Oh. That's because of how NiFi and Kafka and storm are independent of Hadoop ecosystem. They work regardless of whether data is being written to Hadoop or any other persistence layer within your organization. This enables Hortonworks to help customers who are not using Hadoop but still would like to have NiFi and Kafka to ingest/collect data and deliver to systems other than Hadoop. We have a number of customers who are using HDF and not using HDP, so keeping them separate enables us to help such customers.

Explorer

Ok, Thanks, that's explains why the second offering, and explains the different packaging. I still don't understand why the HDP stack doesn't have an install for Nifi. That only explains why HDF is a separate package.

Super Guru

You can use Ambari to install NiFi (https://github.com/abajwa-hw/ambari-nifi-service) , but it really needs to be it's own cluster as it's not part of the Apache Hadoop stack.

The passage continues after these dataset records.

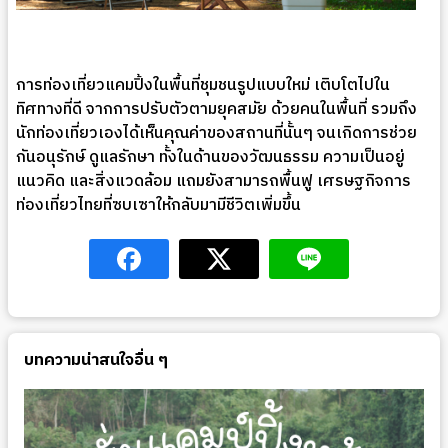
การท่องเที่ยวแคมปิ้งในพื้นที่ชุมชนรูปแบบใหม่ เติบโตไปใน
ทิศทางที่ดี จากการปรับตัวตามยุคสมัย ด้วยคนในพื้นที่ รวมถึง
นักท่องเที่ยวเองได้เห็นคุณค่าของสถานที่นั้นๆ จนเกิดการช่วย
กันอนุรักษ์ ดูแลรักษา ทั้งในด้านของวัฒนธรรม ความเป็นอยู่
แนวคิด และสิ่งแวดล้อม แถมยังสามารถพื้นฟู เศรษฐกิจการ
ท่องเที่ยวไทยที่ซบเซาให้กลับมามีชีวิตเพิ่มขึ้น
บทความน่าสนใจอื่น ๆ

I like to think of HDP and HDF as Peanut Butter and Jelly. Awesome together,

Explorer

Timothy, thanks, the manual install is what I ended up doing. but I was curious as to why it needs to be it's own cluster and I cant just have a single cluster with resources separated for the different HDP/HDF processes.

I agree with the PB&J too! just don't know why I don't have my PB&J in 1 sandwich by default 🙂

Super Guru

Hadoop clusters are made up of Name Nodes and Data Nodes. There are a number of servers and services that directly use HDFS and those nodes so they need to be bundled tight. NiFi really is separate, it's an edge node that can work in cars, sensors or industrial devices. It makes more sense to keep it on it's own separate cluster as it has it's own clustering, doesn't use the NameNode or Zookeeper or the Hadoop infrastructure. It works well with writing to HDFS and Hadoop services, but it also works well with Azure, AWS, JMS, MQTT and other non-Hadoop sources.

Hortonworks DataFlow and Hortonworks Data Platform share some components (Storm and Kafka for example). The two solutions compliment each other because they target different use cases. The reason that HDP doesn't offer HDF as an installable component is that HDF is designed to be very lightweight and installed on edge nodes where power, cooling and space are constrained. Nodes used for HDP are typically more powerful than nodes for HDF.

Master Guru

@Michael Young

HDF NiFi at its core is designed to be very lightweight; however, how powerful a host/node that HDF NiFi needs to be deployed on really depends on the complexity of implemented dataflow and the throughput and data volumes that dataflow will be handling. HDF NiFi may be deployed at the edge, but usually along with those Edge deployments comes a centralized cluster deployment that runs a much more complex dataflow handling data coming from the edge NiFis as well as many other application sources.

Thanks,

Matt

Cloudera Employee

HI,

with HDF3.0 and Ambari 2.5.1 , we can install HDF to an existing HDP cluster. Please have a look

https://docs.hortonworks.com/HDPDocuments/HDF3/HDF-3.0.2/index.html

Thanks,

Avijeet

New Contributor

So why not create a sandbox (and tutorials) for either HDP (only) or HDP+HDF (combined)? The HDF sandbox isn't even useful for the HDF tutorials - since it lacks HDFS, HBASE, Superset, Druid, etc. The HDF sandbox seems to be defective as a learning vehicle. The crippled/limited HDF-only sandbox doesn't seem suited to it's purpose. What am I missing?